Grain boundary diffusion behaviors of hot-deformed magnets in different directions with additional pressure

Abstract

The diffusion behaviors of hot-deformed magnets were investigated in two different directions with additional pressure. For magnets diffusion along the direction parallel to the C-axis (∥C magnets) and magnets diffused perpendicular to the C-axis (⊥C magnets), the coercivity increased by 3.66 kOe and 4.94 kOe, while the remanence decreased by 1.39 kGs and 1.04 kGs, respectively.
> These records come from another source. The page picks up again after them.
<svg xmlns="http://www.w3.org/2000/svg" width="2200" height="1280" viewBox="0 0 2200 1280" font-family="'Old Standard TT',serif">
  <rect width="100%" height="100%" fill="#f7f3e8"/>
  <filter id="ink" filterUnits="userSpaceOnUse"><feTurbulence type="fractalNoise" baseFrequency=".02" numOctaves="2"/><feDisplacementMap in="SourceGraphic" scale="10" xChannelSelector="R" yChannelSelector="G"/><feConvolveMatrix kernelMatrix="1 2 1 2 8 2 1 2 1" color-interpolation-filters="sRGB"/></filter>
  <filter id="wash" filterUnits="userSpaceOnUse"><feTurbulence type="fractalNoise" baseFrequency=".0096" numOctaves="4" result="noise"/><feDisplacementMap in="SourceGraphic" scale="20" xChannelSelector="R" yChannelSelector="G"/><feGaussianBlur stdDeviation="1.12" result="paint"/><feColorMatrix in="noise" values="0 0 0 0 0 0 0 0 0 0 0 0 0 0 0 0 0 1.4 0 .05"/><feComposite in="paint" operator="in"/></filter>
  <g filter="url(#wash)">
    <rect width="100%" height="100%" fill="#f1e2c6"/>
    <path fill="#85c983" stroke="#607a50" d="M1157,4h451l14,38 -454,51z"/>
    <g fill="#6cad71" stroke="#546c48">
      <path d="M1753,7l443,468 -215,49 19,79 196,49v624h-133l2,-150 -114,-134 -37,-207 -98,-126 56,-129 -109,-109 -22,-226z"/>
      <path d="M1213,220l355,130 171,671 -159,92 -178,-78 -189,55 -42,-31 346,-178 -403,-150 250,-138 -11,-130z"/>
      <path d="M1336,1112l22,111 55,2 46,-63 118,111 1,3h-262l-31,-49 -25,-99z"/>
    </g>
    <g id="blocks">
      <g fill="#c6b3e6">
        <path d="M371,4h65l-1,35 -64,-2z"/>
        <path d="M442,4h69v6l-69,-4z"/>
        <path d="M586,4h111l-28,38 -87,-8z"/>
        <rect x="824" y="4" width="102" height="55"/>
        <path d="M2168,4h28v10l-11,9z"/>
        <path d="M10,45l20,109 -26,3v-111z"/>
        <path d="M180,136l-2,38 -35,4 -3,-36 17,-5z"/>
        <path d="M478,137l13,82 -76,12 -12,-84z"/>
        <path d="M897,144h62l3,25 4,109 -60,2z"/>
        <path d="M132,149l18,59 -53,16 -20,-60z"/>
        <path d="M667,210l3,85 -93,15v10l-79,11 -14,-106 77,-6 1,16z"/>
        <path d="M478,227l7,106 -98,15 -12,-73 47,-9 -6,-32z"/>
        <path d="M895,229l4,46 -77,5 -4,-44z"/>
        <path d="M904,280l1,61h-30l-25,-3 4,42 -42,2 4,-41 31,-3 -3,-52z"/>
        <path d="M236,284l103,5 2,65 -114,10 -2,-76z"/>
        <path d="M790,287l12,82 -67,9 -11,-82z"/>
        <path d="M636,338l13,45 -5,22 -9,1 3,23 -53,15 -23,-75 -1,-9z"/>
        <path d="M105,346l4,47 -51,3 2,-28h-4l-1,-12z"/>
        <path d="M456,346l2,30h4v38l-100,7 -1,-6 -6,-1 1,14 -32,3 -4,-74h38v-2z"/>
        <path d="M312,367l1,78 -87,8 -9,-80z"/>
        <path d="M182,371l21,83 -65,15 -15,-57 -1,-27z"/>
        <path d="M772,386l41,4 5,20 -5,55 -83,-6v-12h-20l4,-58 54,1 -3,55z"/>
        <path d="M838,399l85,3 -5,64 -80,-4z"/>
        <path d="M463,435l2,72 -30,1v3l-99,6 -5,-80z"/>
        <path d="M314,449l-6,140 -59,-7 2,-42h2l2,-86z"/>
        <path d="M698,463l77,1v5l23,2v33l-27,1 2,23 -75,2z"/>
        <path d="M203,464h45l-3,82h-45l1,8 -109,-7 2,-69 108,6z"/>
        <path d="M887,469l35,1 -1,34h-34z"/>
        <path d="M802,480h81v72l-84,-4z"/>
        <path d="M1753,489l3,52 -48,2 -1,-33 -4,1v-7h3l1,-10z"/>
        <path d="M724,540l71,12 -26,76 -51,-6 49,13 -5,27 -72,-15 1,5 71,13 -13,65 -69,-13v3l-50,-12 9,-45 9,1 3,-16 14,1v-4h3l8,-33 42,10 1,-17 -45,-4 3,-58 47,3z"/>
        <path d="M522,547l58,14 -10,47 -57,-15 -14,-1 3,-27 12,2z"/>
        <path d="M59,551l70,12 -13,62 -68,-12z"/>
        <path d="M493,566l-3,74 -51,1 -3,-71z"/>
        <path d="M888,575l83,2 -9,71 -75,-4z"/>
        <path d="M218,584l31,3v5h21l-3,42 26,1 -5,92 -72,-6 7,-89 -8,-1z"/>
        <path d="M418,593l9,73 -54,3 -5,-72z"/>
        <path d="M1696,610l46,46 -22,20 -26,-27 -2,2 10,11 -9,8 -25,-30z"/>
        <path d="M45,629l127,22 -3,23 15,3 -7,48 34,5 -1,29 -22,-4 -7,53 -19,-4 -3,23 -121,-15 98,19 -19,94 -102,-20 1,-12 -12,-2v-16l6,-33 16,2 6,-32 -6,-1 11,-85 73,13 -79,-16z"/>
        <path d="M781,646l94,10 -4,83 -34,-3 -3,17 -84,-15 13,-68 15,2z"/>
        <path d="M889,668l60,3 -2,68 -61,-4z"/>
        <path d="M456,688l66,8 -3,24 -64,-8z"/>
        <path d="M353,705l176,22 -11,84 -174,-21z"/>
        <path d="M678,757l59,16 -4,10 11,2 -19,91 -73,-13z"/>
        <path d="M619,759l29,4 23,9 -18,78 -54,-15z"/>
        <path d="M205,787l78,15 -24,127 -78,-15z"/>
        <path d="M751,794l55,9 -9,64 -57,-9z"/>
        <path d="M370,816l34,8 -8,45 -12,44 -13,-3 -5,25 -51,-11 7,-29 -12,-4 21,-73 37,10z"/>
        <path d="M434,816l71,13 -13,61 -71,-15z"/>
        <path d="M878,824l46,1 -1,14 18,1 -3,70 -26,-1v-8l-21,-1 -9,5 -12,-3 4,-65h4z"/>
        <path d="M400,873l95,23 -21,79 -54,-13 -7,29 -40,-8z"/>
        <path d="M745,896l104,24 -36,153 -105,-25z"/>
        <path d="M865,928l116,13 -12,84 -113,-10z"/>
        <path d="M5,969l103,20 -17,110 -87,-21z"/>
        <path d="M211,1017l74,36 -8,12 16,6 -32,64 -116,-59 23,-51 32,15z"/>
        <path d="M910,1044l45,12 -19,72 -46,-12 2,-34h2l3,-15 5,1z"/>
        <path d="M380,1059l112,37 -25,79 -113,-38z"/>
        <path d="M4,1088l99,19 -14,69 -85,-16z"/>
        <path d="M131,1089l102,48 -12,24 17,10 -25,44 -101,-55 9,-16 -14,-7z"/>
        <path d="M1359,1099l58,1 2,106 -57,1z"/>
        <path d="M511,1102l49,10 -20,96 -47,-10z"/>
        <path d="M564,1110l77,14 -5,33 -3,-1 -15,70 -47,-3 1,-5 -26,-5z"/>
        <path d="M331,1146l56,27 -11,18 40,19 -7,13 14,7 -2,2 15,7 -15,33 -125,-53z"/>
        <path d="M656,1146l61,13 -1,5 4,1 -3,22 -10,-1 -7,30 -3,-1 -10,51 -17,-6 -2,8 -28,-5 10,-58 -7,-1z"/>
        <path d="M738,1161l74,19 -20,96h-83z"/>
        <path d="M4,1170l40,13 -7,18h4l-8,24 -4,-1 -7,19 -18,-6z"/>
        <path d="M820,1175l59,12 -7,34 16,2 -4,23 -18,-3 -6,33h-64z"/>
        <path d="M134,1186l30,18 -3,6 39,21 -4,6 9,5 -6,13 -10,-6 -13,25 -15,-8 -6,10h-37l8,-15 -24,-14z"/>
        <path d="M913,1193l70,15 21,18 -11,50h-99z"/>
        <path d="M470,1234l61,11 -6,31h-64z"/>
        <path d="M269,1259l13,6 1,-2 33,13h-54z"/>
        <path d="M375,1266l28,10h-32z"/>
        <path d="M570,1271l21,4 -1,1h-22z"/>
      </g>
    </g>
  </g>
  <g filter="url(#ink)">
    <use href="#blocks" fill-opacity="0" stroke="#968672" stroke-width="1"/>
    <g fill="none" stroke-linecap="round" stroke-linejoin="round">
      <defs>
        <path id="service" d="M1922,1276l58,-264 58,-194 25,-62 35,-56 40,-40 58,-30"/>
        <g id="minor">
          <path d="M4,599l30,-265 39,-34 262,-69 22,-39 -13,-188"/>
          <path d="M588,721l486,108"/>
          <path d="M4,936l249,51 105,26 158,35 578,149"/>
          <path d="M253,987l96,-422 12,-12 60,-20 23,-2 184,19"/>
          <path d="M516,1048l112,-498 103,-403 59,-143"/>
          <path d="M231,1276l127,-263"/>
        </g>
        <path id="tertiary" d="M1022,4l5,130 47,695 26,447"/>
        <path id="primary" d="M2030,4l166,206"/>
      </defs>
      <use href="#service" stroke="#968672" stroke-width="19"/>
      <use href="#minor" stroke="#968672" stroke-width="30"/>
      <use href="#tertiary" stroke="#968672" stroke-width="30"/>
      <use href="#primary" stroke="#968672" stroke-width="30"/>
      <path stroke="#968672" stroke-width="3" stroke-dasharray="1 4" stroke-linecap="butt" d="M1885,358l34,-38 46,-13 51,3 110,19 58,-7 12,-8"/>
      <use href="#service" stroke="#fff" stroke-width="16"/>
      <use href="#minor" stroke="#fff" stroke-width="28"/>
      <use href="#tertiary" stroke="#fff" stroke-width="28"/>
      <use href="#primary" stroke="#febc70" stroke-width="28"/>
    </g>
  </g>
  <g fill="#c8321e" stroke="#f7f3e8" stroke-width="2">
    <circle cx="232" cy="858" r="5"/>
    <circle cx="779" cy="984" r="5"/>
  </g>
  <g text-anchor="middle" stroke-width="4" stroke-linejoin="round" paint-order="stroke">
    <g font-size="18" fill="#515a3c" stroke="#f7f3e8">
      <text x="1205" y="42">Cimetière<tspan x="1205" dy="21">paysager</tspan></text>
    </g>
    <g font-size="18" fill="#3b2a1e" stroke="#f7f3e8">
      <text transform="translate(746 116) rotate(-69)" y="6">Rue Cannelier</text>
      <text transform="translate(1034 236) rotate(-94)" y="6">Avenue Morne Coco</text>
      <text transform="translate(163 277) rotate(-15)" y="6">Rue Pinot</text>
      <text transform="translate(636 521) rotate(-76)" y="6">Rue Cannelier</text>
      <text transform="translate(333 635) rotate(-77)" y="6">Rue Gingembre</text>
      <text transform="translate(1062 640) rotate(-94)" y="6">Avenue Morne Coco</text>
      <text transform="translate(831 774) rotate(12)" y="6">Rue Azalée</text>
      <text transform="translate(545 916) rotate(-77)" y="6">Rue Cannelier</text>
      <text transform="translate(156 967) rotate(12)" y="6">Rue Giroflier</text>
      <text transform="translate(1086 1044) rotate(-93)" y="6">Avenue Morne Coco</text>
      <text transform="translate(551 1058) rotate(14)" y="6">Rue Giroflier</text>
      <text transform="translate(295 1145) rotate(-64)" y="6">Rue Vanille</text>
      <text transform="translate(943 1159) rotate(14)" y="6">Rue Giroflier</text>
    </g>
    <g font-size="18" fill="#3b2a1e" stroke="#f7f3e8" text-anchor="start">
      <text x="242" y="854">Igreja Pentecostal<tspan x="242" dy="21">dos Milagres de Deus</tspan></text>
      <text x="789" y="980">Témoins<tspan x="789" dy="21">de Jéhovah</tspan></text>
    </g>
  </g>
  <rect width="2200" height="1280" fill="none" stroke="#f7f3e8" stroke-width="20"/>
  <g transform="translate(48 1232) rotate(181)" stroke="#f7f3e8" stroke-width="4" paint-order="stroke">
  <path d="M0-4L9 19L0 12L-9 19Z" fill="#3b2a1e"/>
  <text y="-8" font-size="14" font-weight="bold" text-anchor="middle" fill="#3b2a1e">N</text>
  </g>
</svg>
The coercivity and remanence are both higher in ⊥C magnets as compared to ∥C magnets. SEM indicates that the orientation in ⊥C magnets is better than in ∥C magnets, which contributes to the more excellent remanence. The SEM also suggests the distribution of the rare-earth-rich phase was more uniform in ⊥C magnets. EPMA shows that the diffusion depth of ⊥C magnets reaches around 1500 μm, while ∥C magnets is less than 1250 μm. Both the homogeneous distribution of the rare-earth-rich phase and deeper diffusion depth are responsible for the improved coercivity of ⊥C magnets. EDS shows that the Nd70Cu30 preferentially entered the interior of the magnets through the interface formed by the fine grains of melt-spun ribbon edges for ∥C magnet during grain boundary diffusion process. But the ⊥C magnet did not show this preference during diffusion. The grain morphology and diffusion resistance of magnets in different directions is the fundamental cause for the difference of Cu distribution in ∥C magnet and ⊥C magnet. The initial magnetization curves suggests that the coercivity mechanism of the initial magnets combines nucleation and domain wall pinning, while the domain wall pinning is enhanced for the diffused magnets. The optimum performances with Br = 13.21 kGs, Hcj = 18.23 kOe, and (BH)max = 43.01 MGOe were achieved in ⊥C magnets.